Personal information
- Born: November 30, 1963 (age 62) Jackson, Mississippi, U.S.
- Listed height: 6 ft 7 in (2.01 m)
- Listed weight: 231 lb (105 kg)

Career information
- High school: Flint Northwestern (Flint, Michigan)
- College: Boise State (1981–1985)
- NBA draft: 1985: undrafted
- Playing career: 1985–2004
- Position: Forward

Career history
- 1985: Ulriken Elite
- 1986: Gippsland Lakers
- 1987: Eastside Spectres
- 1988–1989: Westside Saints
- 1990–1991: Eastside Spectres
- 1992–1994: South East Melbourne Magic
- 1995–1998: Sydney Kings
- 1998–2003: West Sydney Razorbacks
- 2003–2004: Albury Wodonga Bandits

Career highlights
- NBL champion (1992); NBL Grand Final MVP (1992); 4× All-NBL Second Team (1990–1993); NBL Best Sixth Man (1999); No. 32 retired by the West Sydney Razorbacks;

= Bruce Bolden =

American-Australian basketball player (born 1963)

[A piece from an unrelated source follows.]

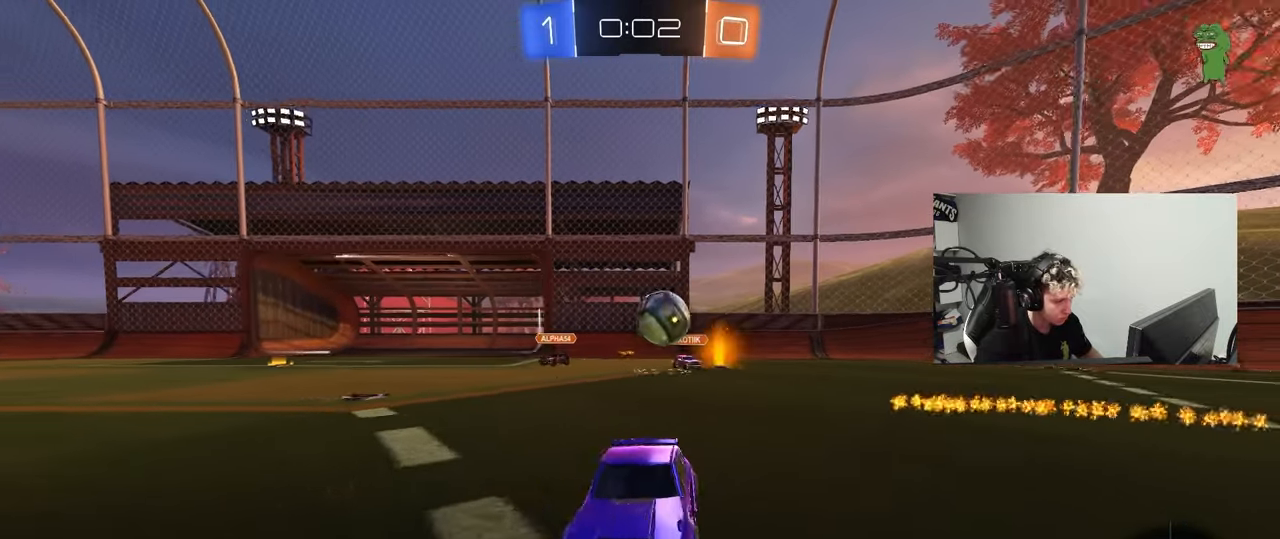
{"keys": ["w"], "mouse": [], "events": [[133, "s", "up"], [217, "d", "down"], [267, "w", "down"], [317, "d", "up"]]}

Bruce Anthony Bolden (born November 30, 1963) is an American-Australian former professional basketball player. He played 17 years in the National Basketball League (NBL) in Australia. He won an NBL championship with the South East Melbourne Magic in 1992, when he was named the NBL Grand Final Most Valuable Player (MVP). He led the league in rebounding in 1993, and he was also named the NBL Best Sixth Man in 1999. His final season was played in the Australian Basketball Association with the Albury Wodonga Bandits in 2003–04. His No. 32 was the first jersey to ever be retired by the West Sydney Razorbacks.

After retiring as a player, Bolden started MyHoops, a basketball coaching service in Australia for young players from 7 to 18 years old.

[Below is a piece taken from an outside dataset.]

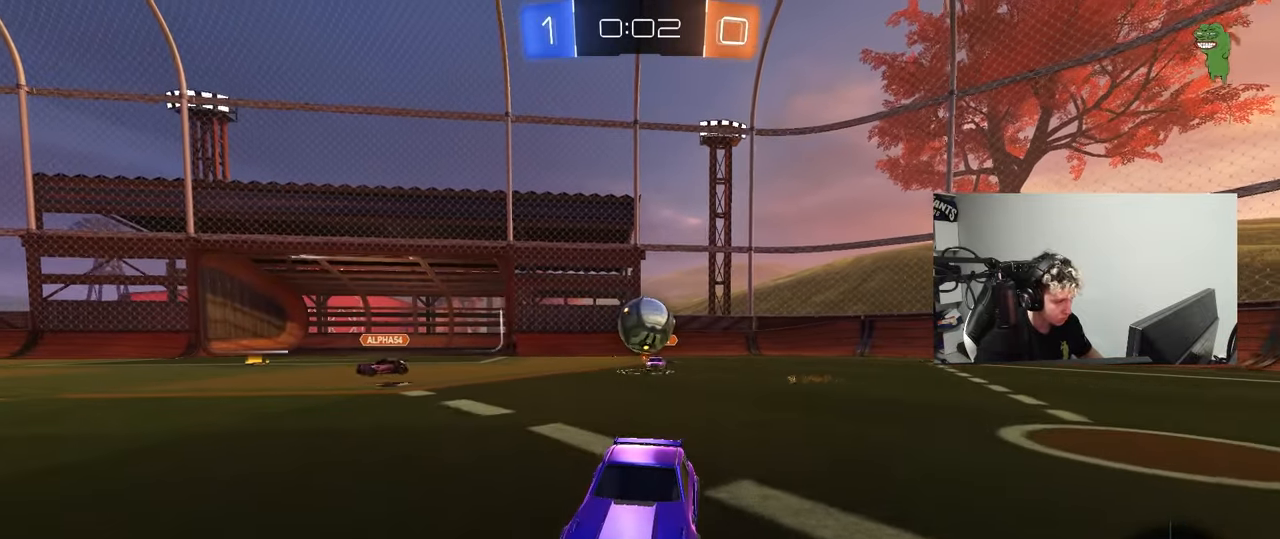
{"keys": [], "mouse": [], "events": [[333, "d", "down"], [383, "d", "up"], [467, "w", "up"]]}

Bruce often appears as a guest on the Aussie Hoopla podcast where he provides his thoughts on how players can make it to an elite level and his views on basketball in Australia.

==Personal life==
Bolden’s ex wife was Marie Yacoub. Their son, Jonah Bolden, played college basketball with the UCLA Bruins, played professionally in Serbia and in Israel for Maccabi Tel Aviv. Jonah was drafted in the second round as the 36th pick in the 2017 NBA draft by the Philadelphia 76ers.